About Horrible Histories

Is history supposed to be exciting? For most of us who remember our school days, the answer here is a resounding 'no!' While we are in school, history largely consists of dull retellings of the same old stories to a captive audience who couldn't care less. We know, we know civilisations rose and fell, wars were fought, Brittan triumphed, and so on and so forth. To most sane people, the mere thought of a history lesson is enough to make us cringe if not fall into a deep sleep. But with the wildly-popular book series 'Horrible Histories', authors Terry Deary, Peter Hepplewhite, and Neil Tonge turn this notion on its head.
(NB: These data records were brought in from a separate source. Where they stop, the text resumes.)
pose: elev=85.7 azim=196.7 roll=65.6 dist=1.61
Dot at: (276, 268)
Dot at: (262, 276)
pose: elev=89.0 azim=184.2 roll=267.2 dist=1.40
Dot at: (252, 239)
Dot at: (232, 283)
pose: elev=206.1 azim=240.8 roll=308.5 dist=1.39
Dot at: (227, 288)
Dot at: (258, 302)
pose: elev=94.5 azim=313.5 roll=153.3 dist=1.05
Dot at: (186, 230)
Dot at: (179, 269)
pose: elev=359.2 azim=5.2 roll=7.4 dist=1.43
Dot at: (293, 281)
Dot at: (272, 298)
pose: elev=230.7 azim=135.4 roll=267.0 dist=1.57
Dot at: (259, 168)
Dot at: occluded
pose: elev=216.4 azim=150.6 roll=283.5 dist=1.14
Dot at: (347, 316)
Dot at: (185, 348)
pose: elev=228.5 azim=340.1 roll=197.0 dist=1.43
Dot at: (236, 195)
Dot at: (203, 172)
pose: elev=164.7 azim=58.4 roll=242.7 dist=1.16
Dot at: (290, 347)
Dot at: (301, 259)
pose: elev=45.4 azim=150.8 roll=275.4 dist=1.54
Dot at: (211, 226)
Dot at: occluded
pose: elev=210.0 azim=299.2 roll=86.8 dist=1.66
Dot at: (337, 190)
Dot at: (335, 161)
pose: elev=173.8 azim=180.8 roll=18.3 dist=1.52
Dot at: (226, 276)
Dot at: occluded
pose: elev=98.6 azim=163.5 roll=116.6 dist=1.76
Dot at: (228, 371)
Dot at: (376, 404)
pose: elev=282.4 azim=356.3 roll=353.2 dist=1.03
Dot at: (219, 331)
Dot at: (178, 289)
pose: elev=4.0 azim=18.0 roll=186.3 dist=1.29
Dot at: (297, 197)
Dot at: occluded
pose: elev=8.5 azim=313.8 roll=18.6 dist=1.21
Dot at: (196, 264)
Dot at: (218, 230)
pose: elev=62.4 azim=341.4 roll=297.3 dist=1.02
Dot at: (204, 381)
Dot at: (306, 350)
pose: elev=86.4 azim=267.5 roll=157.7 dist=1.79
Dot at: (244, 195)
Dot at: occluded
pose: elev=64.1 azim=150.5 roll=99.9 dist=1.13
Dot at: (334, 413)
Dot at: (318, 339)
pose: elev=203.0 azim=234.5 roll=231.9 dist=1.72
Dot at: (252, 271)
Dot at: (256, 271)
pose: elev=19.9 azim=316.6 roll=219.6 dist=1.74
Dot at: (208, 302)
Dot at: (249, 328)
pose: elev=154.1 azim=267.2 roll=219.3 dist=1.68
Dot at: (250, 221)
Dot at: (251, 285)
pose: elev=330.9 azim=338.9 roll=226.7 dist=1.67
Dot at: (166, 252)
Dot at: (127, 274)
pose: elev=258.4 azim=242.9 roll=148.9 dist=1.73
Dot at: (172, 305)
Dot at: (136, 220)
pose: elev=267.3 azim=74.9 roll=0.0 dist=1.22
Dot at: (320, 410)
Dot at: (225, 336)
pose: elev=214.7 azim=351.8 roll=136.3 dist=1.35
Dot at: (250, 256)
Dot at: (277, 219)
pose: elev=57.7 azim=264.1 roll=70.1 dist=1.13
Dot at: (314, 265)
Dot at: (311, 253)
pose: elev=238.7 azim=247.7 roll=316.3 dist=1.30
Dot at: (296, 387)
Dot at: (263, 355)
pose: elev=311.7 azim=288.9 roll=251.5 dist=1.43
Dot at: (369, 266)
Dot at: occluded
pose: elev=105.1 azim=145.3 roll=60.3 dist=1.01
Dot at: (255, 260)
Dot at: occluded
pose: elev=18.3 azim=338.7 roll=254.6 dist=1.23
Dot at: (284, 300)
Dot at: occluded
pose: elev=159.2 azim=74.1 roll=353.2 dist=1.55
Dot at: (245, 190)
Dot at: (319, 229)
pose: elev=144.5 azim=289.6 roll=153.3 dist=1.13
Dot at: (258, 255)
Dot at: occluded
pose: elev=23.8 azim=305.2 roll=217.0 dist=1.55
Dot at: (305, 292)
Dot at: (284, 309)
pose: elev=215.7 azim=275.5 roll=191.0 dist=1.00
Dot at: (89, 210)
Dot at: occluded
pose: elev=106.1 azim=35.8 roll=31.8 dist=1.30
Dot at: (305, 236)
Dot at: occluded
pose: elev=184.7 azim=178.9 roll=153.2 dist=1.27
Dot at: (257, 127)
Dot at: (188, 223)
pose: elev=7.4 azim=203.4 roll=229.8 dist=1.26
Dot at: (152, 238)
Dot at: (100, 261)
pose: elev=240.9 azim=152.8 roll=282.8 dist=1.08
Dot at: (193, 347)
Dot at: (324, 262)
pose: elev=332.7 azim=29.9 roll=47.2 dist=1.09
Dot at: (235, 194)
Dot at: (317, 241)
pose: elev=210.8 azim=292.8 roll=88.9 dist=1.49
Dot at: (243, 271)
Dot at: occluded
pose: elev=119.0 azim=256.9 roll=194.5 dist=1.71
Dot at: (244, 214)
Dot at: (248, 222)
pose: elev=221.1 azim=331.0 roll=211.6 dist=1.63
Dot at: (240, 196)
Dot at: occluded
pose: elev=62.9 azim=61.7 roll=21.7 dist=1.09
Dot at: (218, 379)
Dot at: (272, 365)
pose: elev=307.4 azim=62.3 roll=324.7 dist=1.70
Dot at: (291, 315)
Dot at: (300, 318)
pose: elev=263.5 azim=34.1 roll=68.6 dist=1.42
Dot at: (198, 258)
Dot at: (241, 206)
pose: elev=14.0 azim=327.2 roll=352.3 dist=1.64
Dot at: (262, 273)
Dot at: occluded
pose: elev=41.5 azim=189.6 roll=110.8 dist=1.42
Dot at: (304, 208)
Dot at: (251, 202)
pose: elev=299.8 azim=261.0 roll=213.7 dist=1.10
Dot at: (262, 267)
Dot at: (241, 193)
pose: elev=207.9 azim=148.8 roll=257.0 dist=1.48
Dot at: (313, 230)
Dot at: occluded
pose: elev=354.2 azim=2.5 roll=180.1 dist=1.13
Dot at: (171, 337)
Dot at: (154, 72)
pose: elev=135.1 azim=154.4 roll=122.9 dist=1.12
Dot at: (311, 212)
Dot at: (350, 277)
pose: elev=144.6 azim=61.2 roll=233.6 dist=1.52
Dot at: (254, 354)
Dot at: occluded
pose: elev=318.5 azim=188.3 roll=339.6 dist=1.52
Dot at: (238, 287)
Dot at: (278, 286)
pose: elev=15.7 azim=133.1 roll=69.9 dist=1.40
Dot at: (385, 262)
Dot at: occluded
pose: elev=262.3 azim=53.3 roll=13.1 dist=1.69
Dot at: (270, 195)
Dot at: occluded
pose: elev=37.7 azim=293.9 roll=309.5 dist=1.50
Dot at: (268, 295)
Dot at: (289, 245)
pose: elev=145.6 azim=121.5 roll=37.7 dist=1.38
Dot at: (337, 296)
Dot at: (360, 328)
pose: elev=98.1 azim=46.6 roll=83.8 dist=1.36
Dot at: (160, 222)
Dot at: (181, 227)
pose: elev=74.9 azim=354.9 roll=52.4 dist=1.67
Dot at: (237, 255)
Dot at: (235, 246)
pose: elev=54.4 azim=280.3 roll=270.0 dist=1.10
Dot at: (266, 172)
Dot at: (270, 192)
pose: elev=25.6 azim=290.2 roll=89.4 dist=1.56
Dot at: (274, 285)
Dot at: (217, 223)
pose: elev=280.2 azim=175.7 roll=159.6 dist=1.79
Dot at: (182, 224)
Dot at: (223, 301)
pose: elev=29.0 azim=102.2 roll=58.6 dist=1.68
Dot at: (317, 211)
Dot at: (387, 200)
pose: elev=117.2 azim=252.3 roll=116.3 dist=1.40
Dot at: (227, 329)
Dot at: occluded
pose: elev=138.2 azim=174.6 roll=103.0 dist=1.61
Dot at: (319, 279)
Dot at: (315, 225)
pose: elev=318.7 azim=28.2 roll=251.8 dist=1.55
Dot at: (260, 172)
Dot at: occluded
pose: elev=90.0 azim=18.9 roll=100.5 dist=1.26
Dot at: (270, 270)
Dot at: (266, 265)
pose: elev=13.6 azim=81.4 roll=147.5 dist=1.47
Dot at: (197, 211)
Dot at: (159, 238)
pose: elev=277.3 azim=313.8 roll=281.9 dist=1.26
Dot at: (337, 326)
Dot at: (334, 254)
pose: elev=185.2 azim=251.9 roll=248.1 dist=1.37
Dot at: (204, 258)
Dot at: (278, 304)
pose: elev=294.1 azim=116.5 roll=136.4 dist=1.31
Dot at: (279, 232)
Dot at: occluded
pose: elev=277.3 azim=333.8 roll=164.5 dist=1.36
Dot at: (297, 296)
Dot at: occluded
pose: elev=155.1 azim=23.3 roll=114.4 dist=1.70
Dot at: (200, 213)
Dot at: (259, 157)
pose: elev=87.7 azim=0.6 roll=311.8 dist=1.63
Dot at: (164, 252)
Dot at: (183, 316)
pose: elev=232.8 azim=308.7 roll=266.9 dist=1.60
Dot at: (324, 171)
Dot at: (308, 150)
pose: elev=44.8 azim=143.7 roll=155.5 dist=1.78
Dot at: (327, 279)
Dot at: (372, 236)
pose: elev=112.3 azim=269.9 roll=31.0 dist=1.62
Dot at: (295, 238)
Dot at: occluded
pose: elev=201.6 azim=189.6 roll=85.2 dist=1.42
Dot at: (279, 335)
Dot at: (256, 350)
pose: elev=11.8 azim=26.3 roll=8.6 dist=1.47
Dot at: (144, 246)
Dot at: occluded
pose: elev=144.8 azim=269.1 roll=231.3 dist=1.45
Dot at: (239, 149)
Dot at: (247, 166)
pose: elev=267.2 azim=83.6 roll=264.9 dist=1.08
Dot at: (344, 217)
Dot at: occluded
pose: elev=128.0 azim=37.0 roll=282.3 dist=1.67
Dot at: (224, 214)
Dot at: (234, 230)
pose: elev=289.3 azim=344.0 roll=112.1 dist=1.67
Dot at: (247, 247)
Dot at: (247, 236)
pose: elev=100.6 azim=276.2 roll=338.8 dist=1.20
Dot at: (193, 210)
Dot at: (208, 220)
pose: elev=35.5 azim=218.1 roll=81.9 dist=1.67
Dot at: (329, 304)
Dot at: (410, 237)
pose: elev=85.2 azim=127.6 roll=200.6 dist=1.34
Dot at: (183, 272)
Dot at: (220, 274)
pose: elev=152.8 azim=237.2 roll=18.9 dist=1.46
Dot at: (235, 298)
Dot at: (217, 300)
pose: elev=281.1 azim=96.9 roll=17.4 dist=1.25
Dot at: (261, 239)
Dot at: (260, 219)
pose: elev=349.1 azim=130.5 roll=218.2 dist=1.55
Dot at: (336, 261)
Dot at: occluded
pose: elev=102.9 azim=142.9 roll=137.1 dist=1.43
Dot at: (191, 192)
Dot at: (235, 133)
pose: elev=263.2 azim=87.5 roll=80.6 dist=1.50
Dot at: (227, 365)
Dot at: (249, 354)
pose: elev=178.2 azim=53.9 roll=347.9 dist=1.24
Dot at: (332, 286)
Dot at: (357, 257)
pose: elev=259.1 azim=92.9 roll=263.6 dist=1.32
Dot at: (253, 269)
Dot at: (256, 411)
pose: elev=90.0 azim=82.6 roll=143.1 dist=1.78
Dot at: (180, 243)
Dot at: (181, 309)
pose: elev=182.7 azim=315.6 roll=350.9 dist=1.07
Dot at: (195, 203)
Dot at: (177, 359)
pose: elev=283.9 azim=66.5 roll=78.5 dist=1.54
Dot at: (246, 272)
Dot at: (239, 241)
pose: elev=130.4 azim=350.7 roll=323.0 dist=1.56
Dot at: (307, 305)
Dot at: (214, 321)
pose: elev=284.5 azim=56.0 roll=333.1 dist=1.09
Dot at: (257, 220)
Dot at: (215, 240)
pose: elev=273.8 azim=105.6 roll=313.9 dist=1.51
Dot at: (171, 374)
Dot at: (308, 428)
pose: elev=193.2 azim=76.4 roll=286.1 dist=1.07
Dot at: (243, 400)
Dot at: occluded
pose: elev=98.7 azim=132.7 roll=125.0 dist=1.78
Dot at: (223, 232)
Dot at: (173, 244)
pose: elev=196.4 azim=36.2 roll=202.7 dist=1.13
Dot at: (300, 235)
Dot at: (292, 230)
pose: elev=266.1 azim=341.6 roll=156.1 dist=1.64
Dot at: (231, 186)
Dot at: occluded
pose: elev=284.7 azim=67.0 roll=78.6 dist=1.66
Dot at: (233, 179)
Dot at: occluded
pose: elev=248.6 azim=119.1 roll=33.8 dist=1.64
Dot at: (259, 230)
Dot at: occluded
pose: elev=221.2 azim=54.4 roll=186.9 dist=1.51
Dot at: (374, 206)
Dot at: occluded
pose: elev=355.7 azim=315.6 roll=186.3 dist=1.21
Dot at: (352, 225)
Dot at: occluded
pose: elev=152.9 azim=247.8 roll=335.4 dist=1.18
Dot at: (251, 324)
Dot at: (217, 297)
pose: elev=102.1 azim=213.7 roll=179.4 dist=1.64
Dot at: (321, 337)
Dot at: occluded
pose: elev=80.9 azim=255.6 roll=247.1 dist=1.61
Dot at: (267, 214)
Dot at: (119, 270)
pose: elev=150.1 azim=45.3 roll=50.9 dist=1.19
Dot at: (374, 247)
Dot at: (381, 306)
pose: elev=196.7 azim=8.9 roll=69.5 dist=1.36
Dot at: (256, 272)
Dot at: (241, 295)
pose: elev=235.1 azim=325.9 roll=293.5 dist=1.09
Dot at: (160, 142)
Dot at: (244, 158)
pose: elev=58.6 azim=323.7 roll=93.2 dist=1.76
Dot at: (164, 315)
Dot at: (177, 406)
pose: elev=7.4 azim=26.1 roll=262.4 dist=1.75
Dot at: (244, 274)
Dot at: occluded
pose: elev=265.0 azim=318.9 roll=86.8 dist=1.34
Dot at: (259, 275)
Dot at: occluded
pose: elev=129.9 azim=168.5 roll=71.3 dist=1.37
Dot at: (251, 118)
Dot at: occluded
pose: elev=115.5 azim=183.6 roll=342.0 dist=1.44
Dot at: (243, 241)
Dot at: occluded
First published in 1993, the concept behind this 60-book series on everything from 'Angry Aztecs' to 'Blitzed Brits' is to rip the bandage off famous historical happenings to make them captivating and even a bit subversive. The primary goal of this series is to entertain; the fact that education on some of the most important moments in humanity take place as well is merely a bonus. As a brand that includes an award-winning 2009 BBC television show, special editions, and a web community, 'Horrible Histories' is a resounding success. Though some of its subversive and tongue-in-cheek tone has been criticised by some groups, the series is largely credited with reinvigorating a love of history and reading for fun amongst school children. The 'Horrible Histories' series has even been translated into 30 languages to extend the excitement around the world. So, the next time you feel the need to re-educate yourself on our illustrious past, rather than watch yet another boring documentary or read another dull text on war, consider the excitement of 'Cutthroat Celts' and 'Vile Victorians' and eagerly discover what really happened.